Netflix's Hollywood Is Based on a True Story, but Not in the Way You Think
Ryan Murphy's latest project is the Netflix limited series Hollywood, and after seeing the first trailer, it's easy to wonder if it's based on a true story. The answer to that question is actually a little bit complicated. We're breaking down what's pure fiction and what's based on reality — or, at the very least, real gossip.
What Is Hollywood on Netflix About?
At first glance, it looks like Hollywood is just your typical showbiz drama, set in the glamorous and dangerous world of post-World War II Hollywood. But there's a twist: it's set in a "what if?" sort of alternate timeline where many of the prejudices of the real world don't exist, exploring instead all the creativity that could have come from the kinds of people that the real Hollywood of the 1940s overlooked.

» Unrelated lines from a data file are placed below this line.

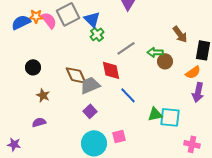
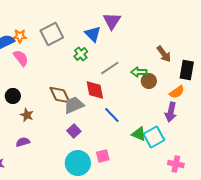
blue triangle: (92, 19) -> (93, 34), moved
pink semicircle: (49, 20) -> (21, 58), moved
black circle: (33, 67) -> (13, 96), moved
purple arrow: (198, 92) -> (171, 112), moved
green triangle: (155, 114) -> (139, 134), turned 35
cyan square: (170, 117) -> (154, 137), turned -35

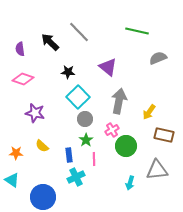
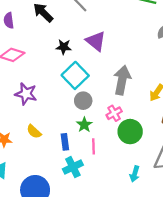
purple triangle: (108, 67) -> (96, 41), moved

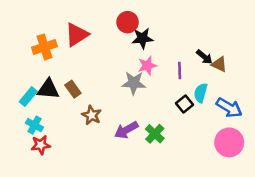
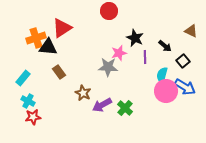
red circle: (128, 22) -> (109, 11), moved
black star: (142, 38) -> (135, 38), moved, turned 30
brown triangle: (219, 64) -> (191, 31), moved
black triangle: (48, 89) -> (48, 47), moved
black square: (185, 104) -> (183, 61), moved
brown star: (92, 115) -> (83, 93), moved
pink circle: (229, 142) -> (166, 91), moved

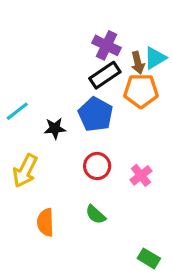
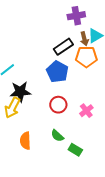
purple cross: (107, 45) -> (76, 16), moved, turned -36
black star: (55, 128) -> (20, 92), moved, size x1.5
green rectangle: (149, 258) -> (75, 150), moved

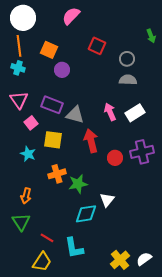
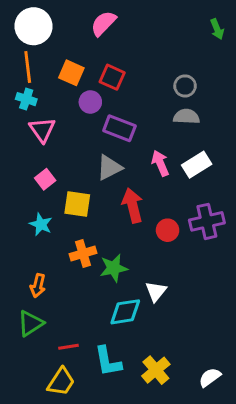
green arrow: (151, 36) -> (217, 29), moved
red square: (97, 46) -> (112, 77), moved
pink triangle: (19, 100) -> (42, 130), moved
purple rectangle: (52, 105) -> (119, 128), moved
gray triangle: (75, 115) -> (109, 168), turned -42
green triangle: (21, 222) -> (31, 323), turned 30
red line: (47, 238) -> (68, 347), turned -40
yellow cross: (120, 260) -> (156, 370), moved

"With the present so fraught and the future uncertain, we turned to the past for direction, uncovering buried history to spin an aspirational tale of what ifs: What if a band of outsiders were given a chance to tell their own story? What if the person with greenlight power was a woman? The screenwriter a black man? What if the heroine was a woman of color? The matinee idol openly gay?" executive producer Janet Mock said in a statement, according to Entertainment Weekly. "And what if they were all invited into the room where the decisions are made, entering fully and unapologetically themselves to leave victorious and vaunted, their place in history cemented." Accordingly, the cast include nonwhite characters, LGBTQ+ characters, women in power, and more storylines that couldn't have happened in real history but are explored in depth here.
Which Characters on Hollywood Are Based on Real People?

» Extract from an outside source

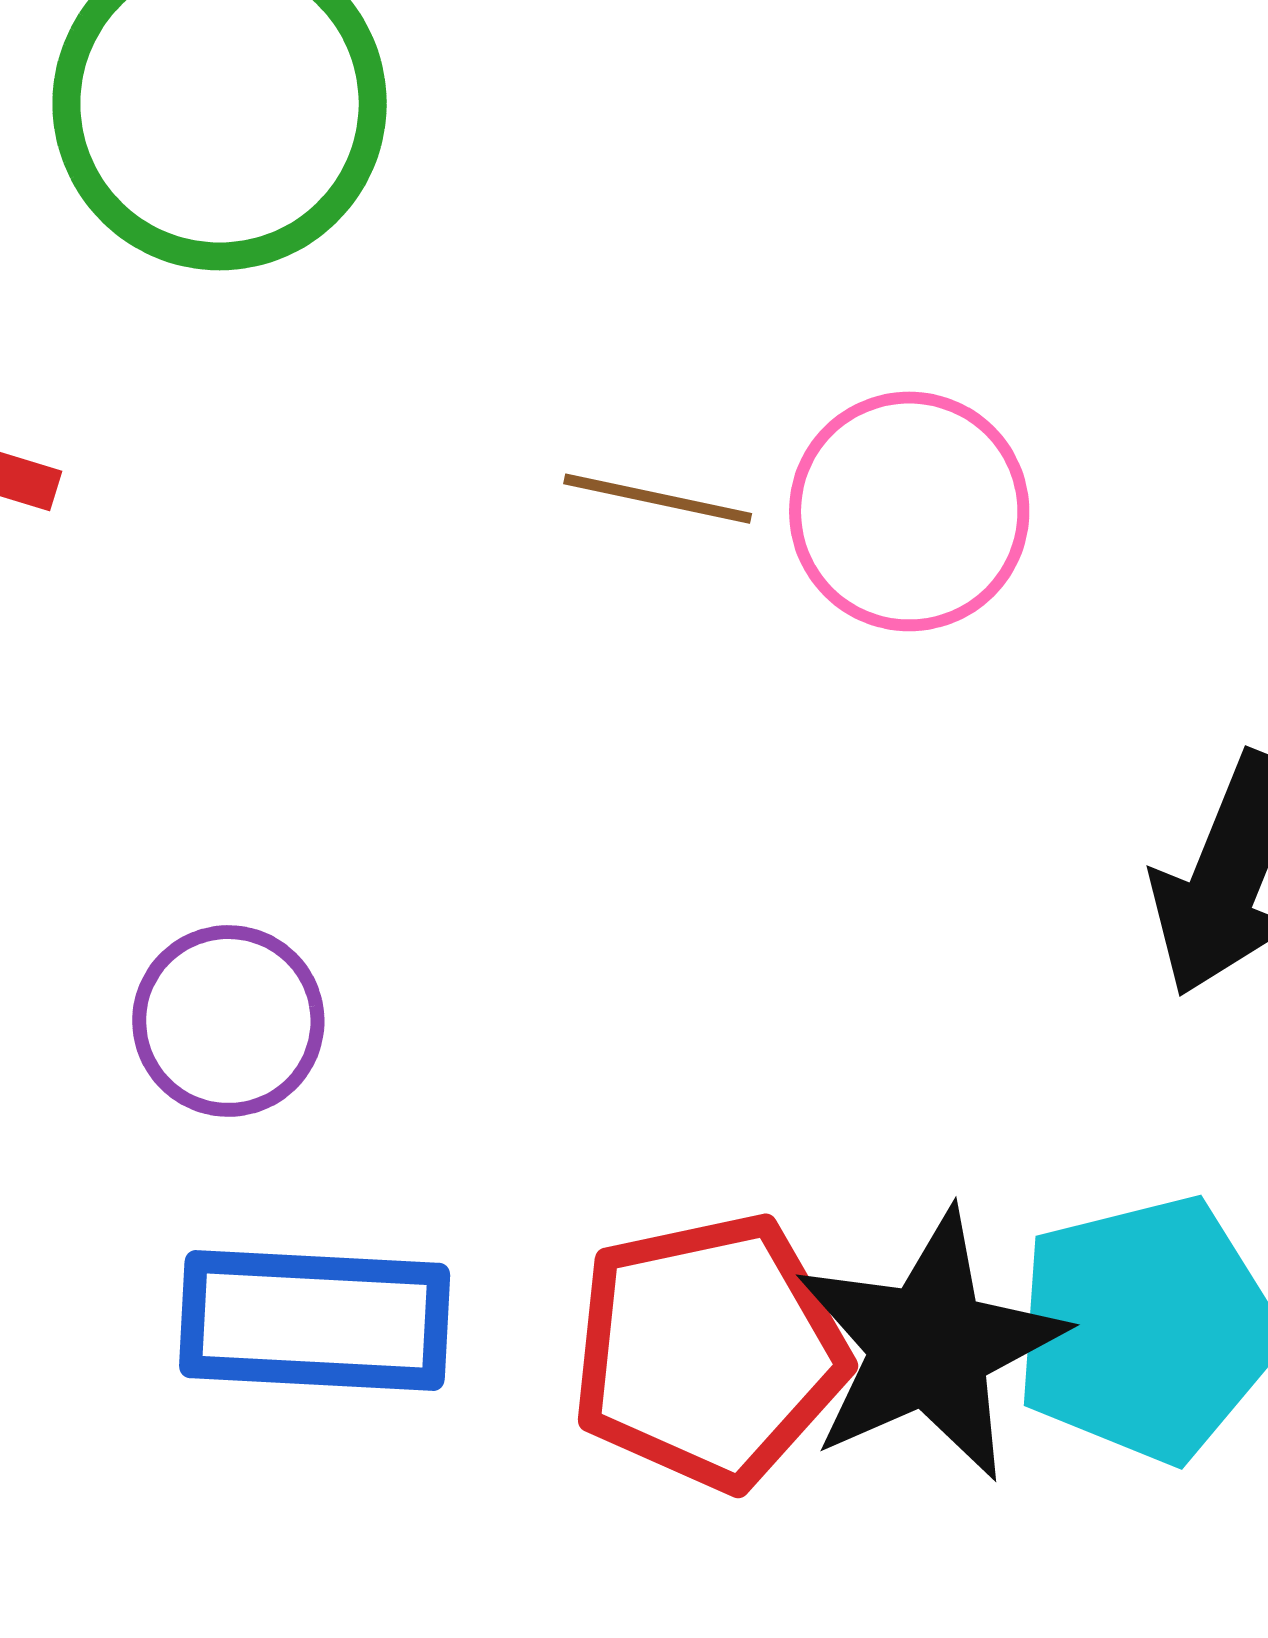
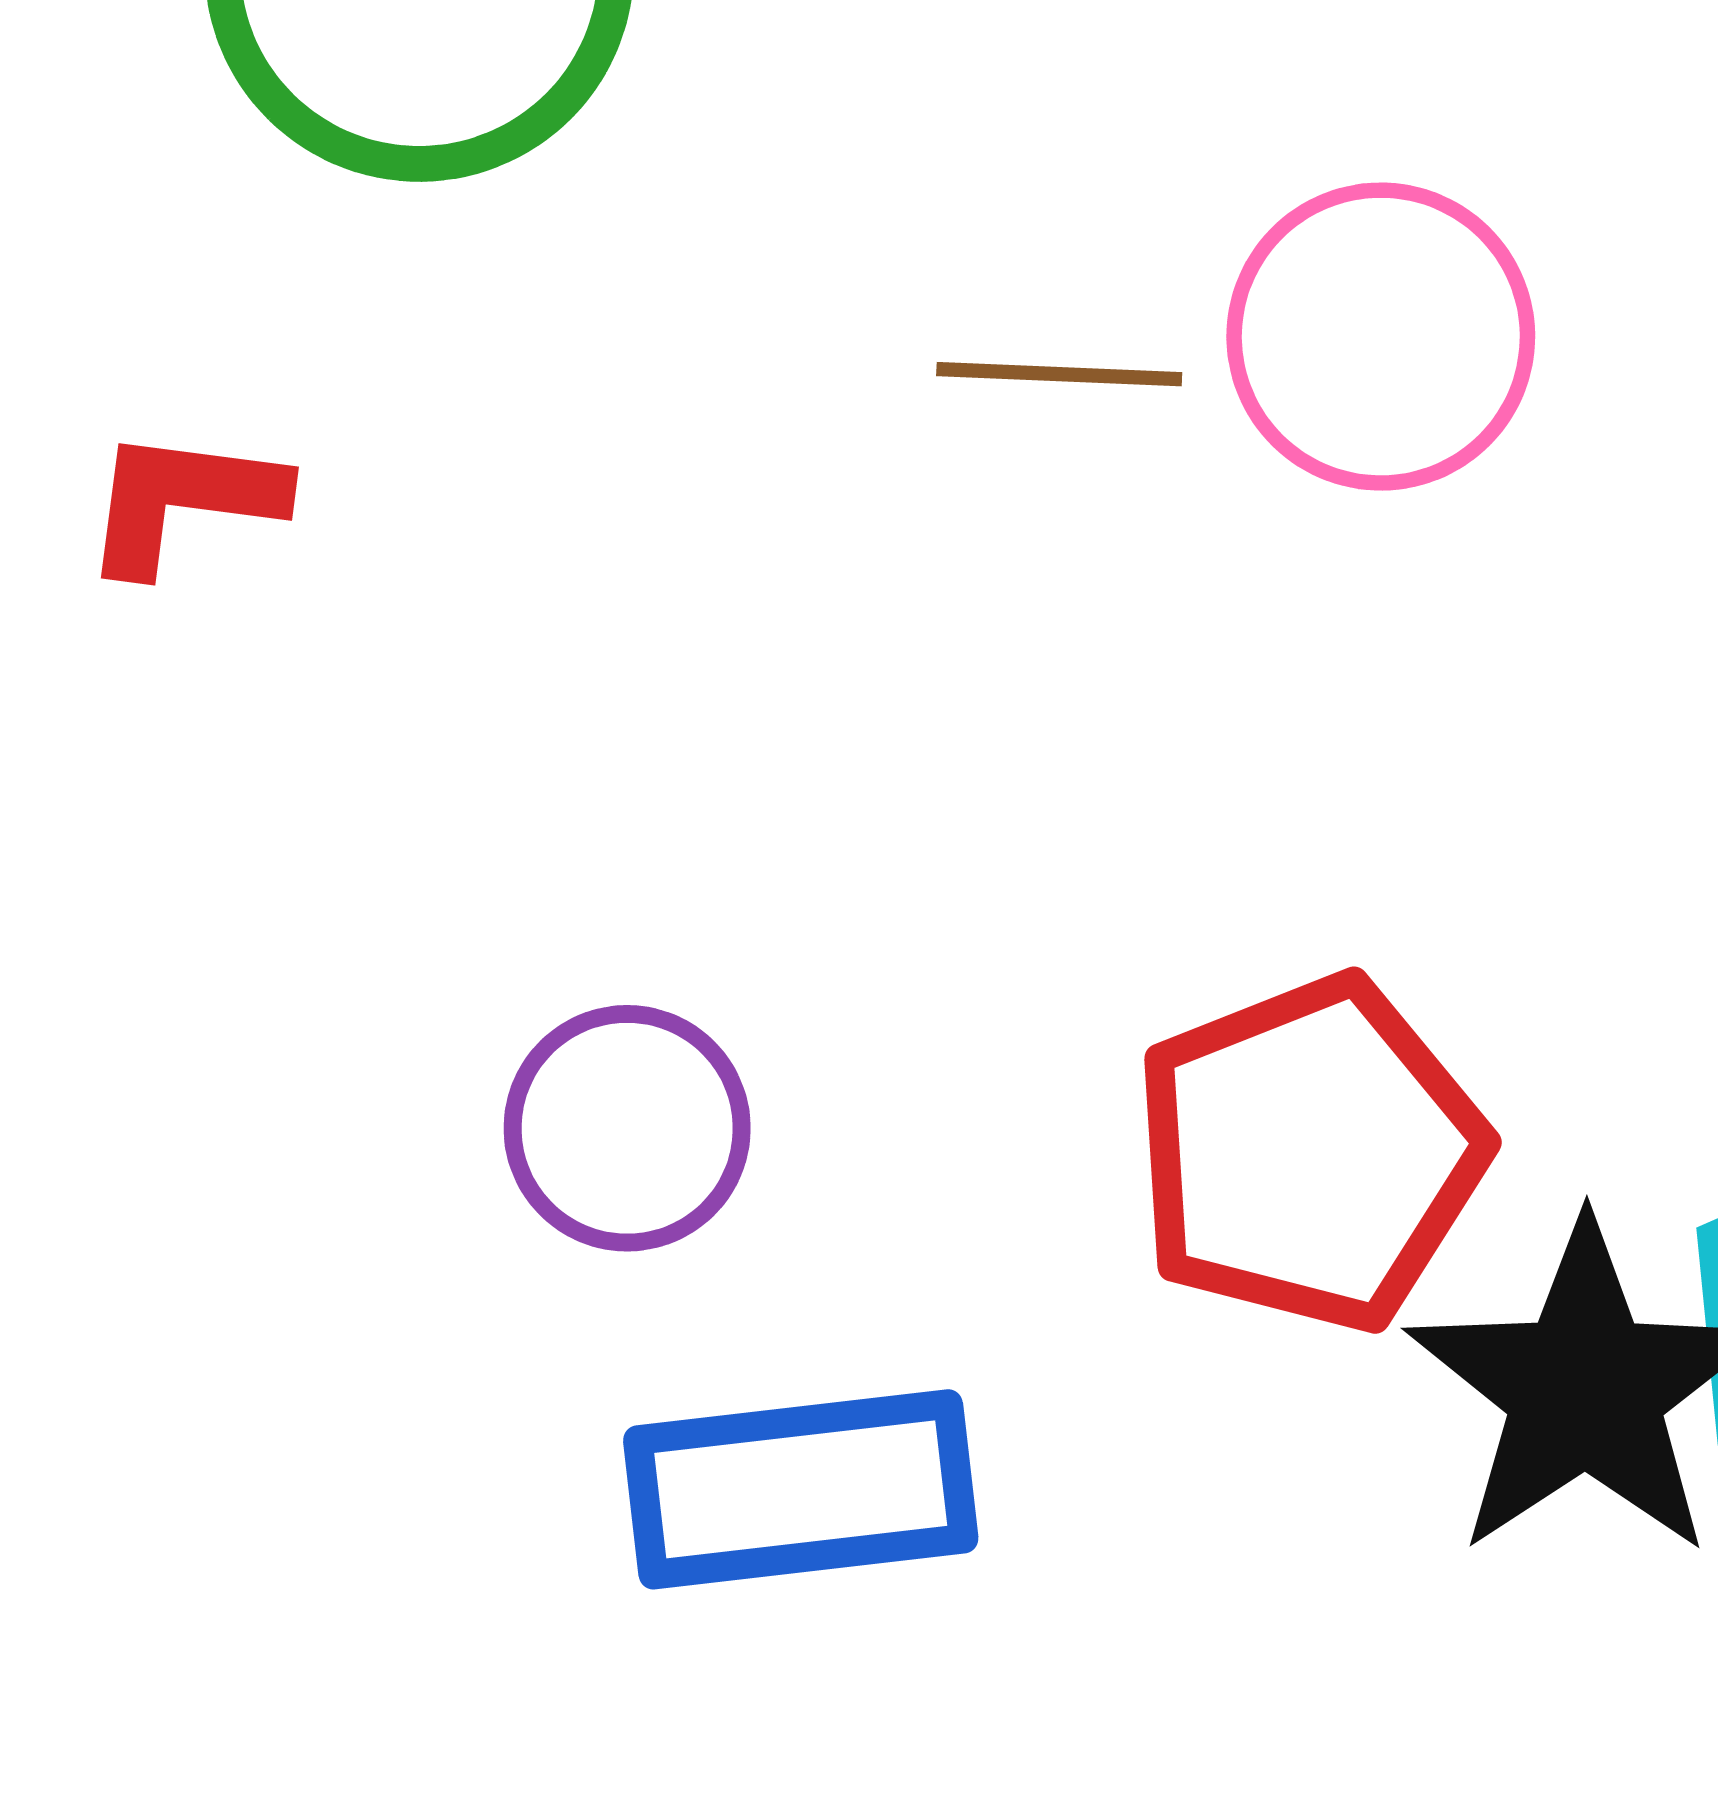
red pentagon: (709, 1352) -> (1310, 1154), moved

While many of the lead characters are fictional, or based on overarching groups of people who were overshadowed in 1940s Hollywood, the cast also include a few familiar names and stories, albeit tweaked versions for this alternate reality. Jake Picking plays Hollywood's version of Rock Hudson, the famous actor who, in real life, was secretly gay but felt he had to keep up his image as a ladies' man and leading heartthrob. Jim Parsons plays Rock's greedy, sleazy agent, Henry Willson, who also was a real person, infamous for manipulating his young, attractive clients into sexual relationships while he built their careers.
Among the women, two Hollywood trailblazers also play a part in the show's world. Queen Latifah appears as Hattie McDaniel, whose famous turn as Mammy in Gone With the Wind made her the first person of color to win an Oscar. She's joined by Michelle Krusiec, who plays Anna May Wong, the first Chinese-American actress to gain stardom in Hollywood.
What Is Hollywood Based On?
The premise of the show is very loosely lifted from the recollections of a man named Scotty Bowers, a young ex-Marine who owned a gas station in Hollywood back in the 1940s. In Hollywood, Dylan McDermott plays Ernie, a man with a similar place in the story, and David Corenswet's aspiring actor, Jack, is the naive young station attendant who finds himself doing more than just car service. According to Vanity Fair, the real Bowers was famous (or infamous, depending on your point of view) for arranging discreet encounters for the biggest stars in Hollywood, including secret hookups for actors who felt they couldn't publicly acknowledge their sexualities. Bowers is the subject of a 2017 documentary, Scotty and the Secret History of Hollywood, in which he reveals some of the salacious gossip he alone was privy to. Although Hollywood isn't directly based on Bowers's stories, it seems pretty certain that the overall themes and tone will be along the same lines when the series arrives on Netflix on May 1.